Kang también simboliza animales desde la metáfora, como las aves, para suspendernos en el tormento que producen las contradicciones humanas, pero también para mostrar la inmensidad de la naturaleza y, por ende, una inacabable esperanza por conectar: “Los innumerables árboles que había visto a lo largo de su vida, los bosques que cubrían el mundo como un mar insensible se abatían sobre su cuerpo cansado en forma de olas ardiendo. Las ciudades, los pueblos y las carreteras no hacían más que flotar por encima como grandes y pequeñas islas y puentes, y, llevados por esas olas llameantes, se movían lentamente hacia alguna parte”.
El espacio infinito que perdura durante toda la novela es el silencio ensordecedor que Kang logra describir con maestría poética en situaciones donde, irónicamente, las palabras sobran. ¿Cuándo nos sabemos capaces de las peores crueldades, qué lenguaje podría describir ese horror que sabemos vive dentro de nosotros? Sus personajes, entonces, llevan a sus cuerpos hasta el límite.
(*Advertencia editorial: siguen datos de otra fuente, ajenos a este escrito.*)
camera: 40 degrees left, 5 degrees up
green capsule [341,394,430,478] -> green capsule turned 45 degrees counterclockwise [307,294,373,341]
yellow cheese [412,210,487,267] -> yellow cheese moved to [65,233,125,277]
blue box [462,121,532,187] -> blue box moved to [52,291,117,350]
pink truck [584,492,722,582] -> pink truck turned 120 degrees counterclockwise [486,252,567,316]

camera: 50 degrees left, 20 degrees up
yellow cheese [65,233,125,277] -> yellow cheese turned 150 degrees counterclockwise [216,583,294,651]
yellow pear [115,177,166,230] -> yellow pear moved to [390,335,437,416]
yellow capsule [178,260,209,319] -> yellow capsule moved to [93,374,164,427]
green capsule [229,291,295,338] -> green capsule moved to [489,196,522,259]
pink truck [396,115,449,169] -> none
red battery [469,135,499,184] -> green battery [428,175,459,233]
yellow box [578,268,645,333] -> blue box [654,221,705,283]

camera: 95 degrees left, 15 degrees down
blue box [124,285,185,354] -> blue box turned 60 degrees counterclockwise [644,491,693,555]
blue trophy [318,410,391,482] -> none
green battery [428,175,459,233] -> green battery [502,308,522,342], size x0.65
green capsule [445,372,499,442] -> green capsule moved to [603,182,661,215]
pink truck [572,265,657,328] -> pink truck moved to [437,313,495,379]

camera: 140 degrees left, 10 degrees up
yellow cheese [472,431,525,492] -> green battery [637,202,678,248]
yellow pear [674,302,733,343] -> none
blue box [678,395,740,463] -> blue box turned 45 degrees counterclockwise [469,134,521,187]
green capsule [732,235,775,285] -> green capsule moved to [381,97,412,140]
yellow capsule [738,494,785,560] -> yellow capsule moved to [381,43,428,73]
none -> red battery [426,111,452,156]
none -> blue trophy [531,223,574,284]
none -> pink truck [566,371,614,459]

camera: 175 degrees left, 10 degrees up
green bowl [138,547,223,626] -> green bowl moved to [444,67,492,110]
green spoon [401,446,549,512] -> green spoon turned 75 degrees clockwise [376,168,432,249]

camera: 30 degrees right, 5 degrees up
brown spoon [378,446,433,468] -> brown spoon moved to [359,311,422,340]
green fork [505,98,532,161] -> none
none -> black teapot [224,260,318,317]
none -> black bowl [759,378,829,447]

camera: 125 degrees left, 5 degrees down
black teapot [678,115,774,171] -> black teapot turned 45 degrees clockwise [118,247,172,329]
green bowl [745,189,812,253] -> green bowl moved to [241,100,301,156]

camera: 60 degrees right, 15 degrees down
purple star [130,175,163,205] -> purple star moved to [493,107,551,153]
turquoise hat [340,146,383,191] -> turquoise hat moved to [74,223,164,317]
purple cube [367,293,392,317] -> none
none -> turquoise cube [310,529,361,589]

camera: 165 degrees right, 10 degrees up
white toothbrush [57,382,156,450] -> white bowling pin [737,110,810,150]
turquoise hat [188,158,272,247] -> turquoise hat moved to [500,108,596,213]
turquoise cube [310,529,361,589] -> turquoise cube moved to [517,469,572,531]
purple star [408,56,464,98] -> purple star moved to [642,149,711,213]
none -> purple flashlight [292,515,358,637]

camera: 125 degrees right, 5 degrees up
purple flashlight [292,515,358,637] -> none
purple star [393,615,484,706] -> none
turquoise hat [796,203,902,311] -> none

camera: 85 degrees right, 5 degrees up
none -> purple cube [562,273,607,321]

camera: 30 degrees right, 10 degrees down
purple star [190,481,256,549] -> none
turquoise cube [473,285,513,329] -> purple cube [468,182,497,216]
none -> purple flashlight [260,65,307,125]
Frente a descripciones tanto grotescas como deleitosas sobre los alimentos, el vegetarianismo se presenta no como un aspecto moral en la historia, sino como un rechazo, una expresión de cierre final, una desconexión finita y un silencio que se expande hasta atravesar cada nervio latente. En esos espacios de simultanea infinidad y clausura encontramos y sentimos todo: la belleza y el terror. Han Kang demuestra que, efectivamente, ningún sentimiento es definitivo, y a pesar de toda la hermosura y las tinieblas que podemos experimentar tanto con el Otro como desde lo más profundo de nosotros, continuamos.